La guerra mediática entre Yanina Latorre y Pampita sumó un capítulo de alto voltaje dialéctico. En medio del debate sobre los honorarios de los famosos, la panelista de espectáculos destrozó la lógica de la modelo sobre cobrar por cada intervención frente a los micrófonos. Latorre no solo cuestionó su actitud ante los cronistas de calle, sino que también desarmó el argumento de las entrevistas gratuitas, vinculándolas directamente con los acuerdos comerciales que la modelo firma en cada evento. Un análisis crudo sobre el precio de la fama y la relación, a veces tensa, entre las estrellas y el periodismo de espectáculos.
El debate por el cachet de los famosos
La polémica sobre el cobro de notas periodísticas se encendió nuevamente en la televisión argentina tras las recientes declaraciones de Carolina «Pampita» Ardohain. En consecuencia, Yanina Latorre utilizó su espacio al aire para desglosar la postura de la modelo y establecer una distinción necesaria entre el trabajo publicitario y el intercambio con la prensa. Por consiguiente, la conductora aclaró que nadie cuestiona los honorarios por presencias en eventos, pero sí la intención de facturar cada declaración ante un movilero.
Efectivamente, Latorre sostuvo que existe una confusión de conceptos por parte de la jurado del Bailando al mezclar sus compromisos comerciales con la labor informativa. Debido a que el periodismo busca testimonios para programas de actualidad, la panelista argumentó que dar una entrevista no constituye una tarea laboral remunerable en sí misma. Por lo tanto, planteó que este tipo de exposición es, en realidad, un beneficio para la propia figura, ya que mantiene su nombre en la agenda pública.
La crítica sobre el cobro de notas periodísticas
Asimismo, la mediática hizo hincapié en el rol que juegan los medios de comunicación en la construcción de una carrera estelar. En este sentido, afirmó que Pampita debería comprender que la visibilidad otorgada por las notas es lo que garantiza que las empresas sigan interesadas en contratarla. Por otra parte, desestimó las quejas sobre los «móviles eternos y gratuitos», argumentando que cuando una figura asiste a un evento pago, atender a la prensa forma parte del servicio esperado por las marcas.

---------------

== Trabajo solicitado ==
Prolonga el texto sobre la disputa entre Yanina Latorre y Pampita por el cobro de notas periodísticas a partir de su último párrafo.

Fragmentos de un conjunto de datos:
---------------

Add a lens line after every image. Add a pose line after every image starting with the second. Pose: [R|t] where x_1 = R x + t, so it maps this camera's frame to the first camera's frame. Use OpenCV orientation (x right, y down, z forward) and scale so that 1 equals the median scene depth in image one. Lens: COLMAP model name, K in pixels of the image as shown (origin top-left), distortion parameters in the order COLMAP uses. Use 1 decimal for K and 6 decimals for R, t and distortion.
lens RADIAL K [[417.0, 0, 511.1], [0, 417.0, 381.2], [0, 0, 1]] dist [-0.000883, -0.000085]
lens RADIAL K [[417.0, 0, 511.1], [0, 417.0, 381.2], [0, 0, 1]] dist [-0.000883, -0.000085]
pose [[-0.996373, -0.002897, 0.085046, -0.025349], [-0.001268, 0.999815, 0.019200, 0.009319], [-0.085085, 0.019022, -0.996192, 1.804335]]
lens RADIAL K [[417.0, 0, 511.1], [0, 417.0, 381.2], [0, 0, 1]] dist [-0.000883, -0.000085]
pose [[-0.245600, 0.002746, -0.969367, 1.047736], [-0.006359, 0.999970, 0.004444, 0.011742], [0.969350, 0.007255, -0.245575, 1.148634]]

---------------

== Respuesta ==
De igual manera, Yanina utilizó la ironía para referirse a la supuesta protección de la intimidad que esgrimen algunas celebridades. Por esta razón, cuestionó el contenido de las charlas que la modelo mantiene en sus ciclos de entrevistas, sugiriendo que siempre terminan abordando aspectos personales. Asimismo, remarcó que el cobro de notas periodísticas resulta una pretensión excesiva cuando se intenta negociar incluso con los programas de chimentos que cubren la salida de un canal o un teatro.
El límite entre la cortesía y el negocio
Resulta evidente que la tensión entre ambas figuras radica en cómo perciben el valor de la información. Mientras que la modelo defiende su tiempo como un activo monetizable, la conductora de radio y televisión considera que esa actitud es un desplante hacia el trabajador de prensa. Por lo tanto, le sugirió que, en caso de no querer hablar, simplemente opte por el silencio en lugar de reprochar el tiempo dedicado a las entrevistas previas.
Finalmente, Latorre comparó la actitud de la modelo con la de grandes estrellas internacionales para resaltar lo que considera una falta de humildad. En este contexto, sentenció que intentar lucrar con cada encuentro fortuito en la vía pública desvirtúa la relación natural entre el artista y su audiencia. En conclusión, el enfrentamiento deja abierta la discusión sobre hasta dónde llega el derecho de un famoso a cobrar por su palabra y dónde comienza su responsabilidad con el medio que lo sostiene.